**What is expected:** Look below for the line that contains "capabilities that support long-term customer", and write out exactly that line and all remaining lines of the listing, omitting pictures.

**Input records:**
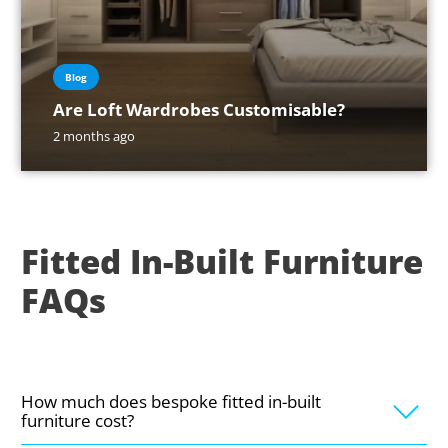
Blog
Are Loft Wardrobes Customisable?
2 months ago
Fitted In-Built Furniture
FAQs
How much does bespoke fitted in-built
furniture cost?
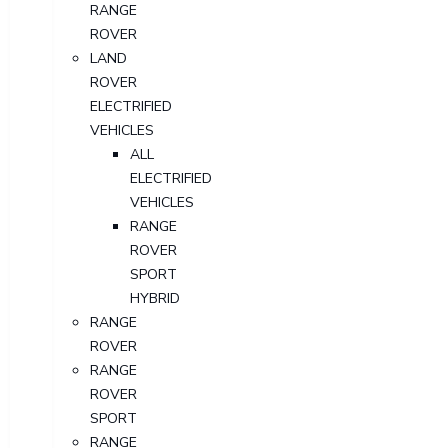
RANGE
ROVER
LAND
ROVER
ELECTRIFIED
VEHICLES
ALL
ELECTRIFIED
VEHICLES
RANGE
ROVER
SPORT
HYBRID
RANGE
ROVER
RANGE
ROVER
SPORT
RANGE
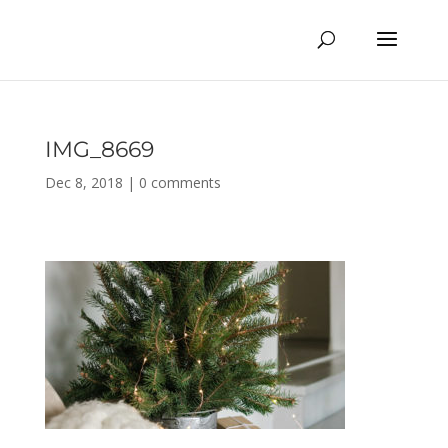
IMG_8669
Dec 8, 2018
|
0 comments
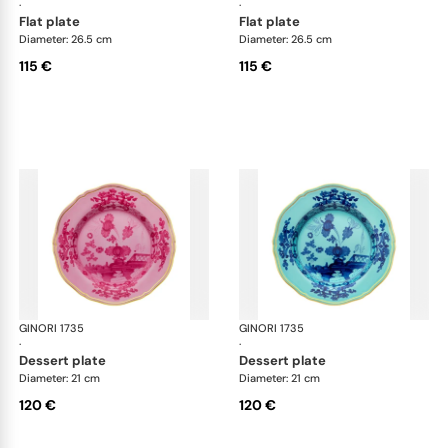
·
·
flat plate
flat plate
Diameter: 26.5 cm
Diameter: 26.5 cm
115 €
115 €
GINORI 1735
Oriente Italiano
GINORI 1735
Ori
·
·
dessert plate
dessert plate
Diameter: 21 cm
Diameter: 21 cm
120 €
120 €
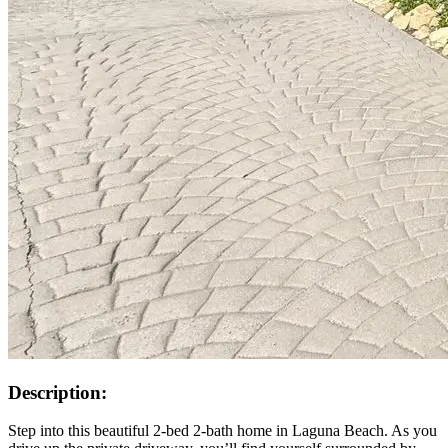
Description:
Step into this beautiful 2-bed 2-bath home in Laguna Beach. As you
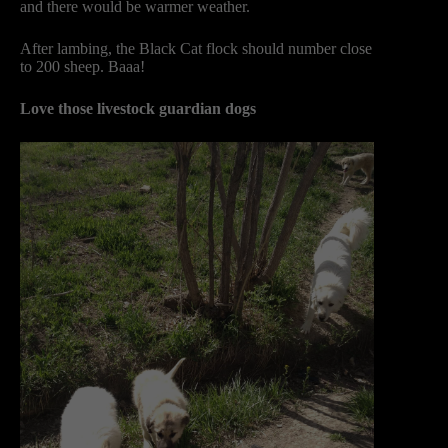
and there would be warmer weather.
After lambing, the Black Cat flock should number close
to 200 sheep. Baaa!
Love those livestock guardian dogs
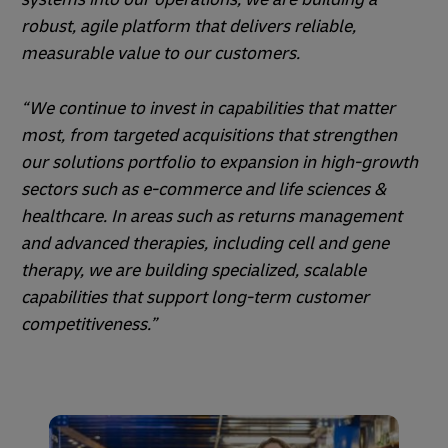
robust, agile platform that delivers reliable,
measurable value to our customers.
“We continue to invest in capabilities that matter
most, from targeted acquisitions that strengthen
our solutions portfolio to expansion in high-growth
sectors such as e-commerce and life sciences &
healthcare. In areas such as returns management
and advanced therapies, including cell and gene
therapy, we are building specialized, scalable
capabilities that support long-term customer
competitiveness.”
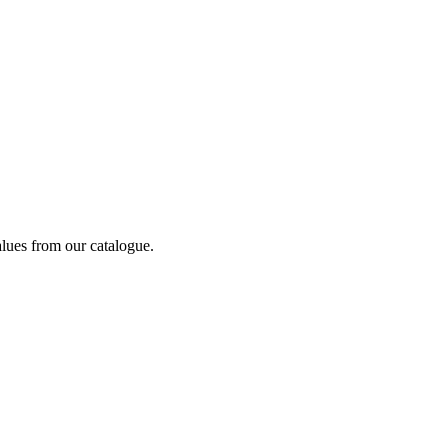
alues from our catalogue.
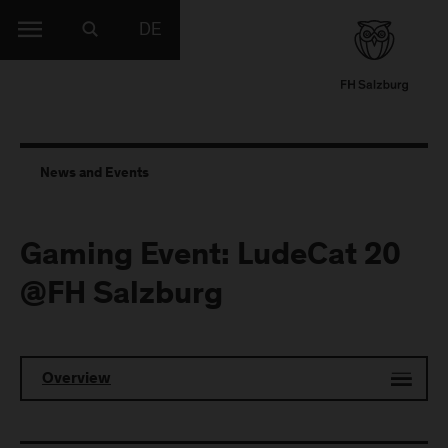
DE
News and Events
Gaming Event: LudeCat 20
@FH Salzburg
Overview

**Task response:**
capabilities that support long-term customer
competitiveness.”
alues from our catalogue.
DE
News and Events
Gaming Event: LudeCat 20
@FH Salzburg
Overview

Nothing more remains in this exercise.